Pomello, another top source of vitamin C (did we mention you’re going to feel like you’ve been at a health retreat after a few days eating in Fiji?), looks like a cross between a grapefruit and an ordinary orange but has a unique refreshing flavour. And kiwano, a knobbly fat yellow cucumber, is best eaten by scooping out the insides with a spoon and it tastes like a fleshy lime. Other tropical fruits you will come across include guava, cumquat, custard apple, tangerines, lychees and longans.

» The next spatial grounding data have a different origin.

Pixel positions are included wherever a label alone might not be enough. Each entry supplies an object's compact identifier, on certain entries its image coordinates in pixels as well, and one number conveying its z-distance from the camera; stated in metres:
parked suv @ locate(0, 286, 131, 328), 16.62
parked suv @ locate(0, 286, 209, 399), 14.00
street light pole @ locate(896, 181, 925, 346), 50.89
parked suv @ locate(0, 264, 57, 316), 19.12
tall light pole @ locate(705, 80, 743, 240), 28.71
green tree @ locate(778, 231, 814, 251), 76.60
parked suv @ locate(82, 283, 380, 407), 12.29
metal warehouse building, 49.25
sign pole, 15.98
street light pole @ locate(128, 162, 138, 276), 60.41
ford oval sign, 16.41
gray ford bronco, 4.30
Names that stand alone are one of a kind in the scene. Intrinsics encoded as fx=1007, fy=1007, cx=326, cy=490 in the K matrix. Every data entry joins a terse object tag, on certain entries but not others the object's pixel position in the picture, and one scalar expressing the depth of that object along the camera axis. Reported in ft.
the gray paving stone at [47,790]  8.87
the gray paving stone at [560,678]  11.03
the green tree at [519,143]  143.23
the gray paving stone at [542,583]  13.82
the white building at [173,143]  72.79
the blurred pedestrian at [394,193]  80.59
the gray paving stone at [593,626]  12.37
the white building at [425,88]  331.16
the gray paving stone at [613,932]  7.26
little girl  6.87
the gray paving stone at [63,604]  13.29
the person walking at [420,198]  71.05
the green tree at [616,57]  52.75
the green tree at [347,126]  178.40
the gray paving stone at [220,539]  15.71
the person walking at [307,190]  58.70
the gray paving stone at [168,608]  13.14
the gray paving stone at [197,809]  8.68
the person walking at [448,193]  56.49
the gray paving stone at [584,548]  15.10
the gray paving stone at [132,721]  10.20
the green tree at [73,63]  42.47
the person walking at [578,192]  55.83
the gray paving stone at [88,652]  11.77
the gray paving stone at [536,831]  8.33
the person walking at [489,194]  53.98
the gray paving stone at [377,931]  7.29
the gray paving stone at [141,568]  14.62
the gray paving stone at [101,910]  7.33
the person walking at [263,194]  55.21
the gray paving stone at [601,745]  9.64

You cannot leave the country without going to at least one lovo – a traditional Fijian banquet not too dissimilar to a Maori hangi. An earth oven is created by digging a hole in the ground and filling it with a layer of banana leaves, hot stones and fire to prepare for the cooking of whole chickens, pork and root vegetables. The meat is slow cooked to pink perfection then enjoyed in a feast of sharing, drinking and Fijian style camaraderie.
A night at Taveuni Island Resort , a lush garden paradise in northwest of Fiji, left me so enamoured by the local cuisine I asked the generous and passionate proprietors to send me some recipes. Do try to do these at home (you may need to imagine the ocean breeze touching your skin and a sky lit up by a colourful sunset when you're enjoying these traditional dishes elsewhere).
Take a bunch of ota (wild fern) leaves and break off the tips of the fern fronds (these are around two inches long). Heat a pot of boiling water, add one teaspoon of baking soda. Blanch the ferns in boiling water for about one minute. Take out and cool in a bowl of ice.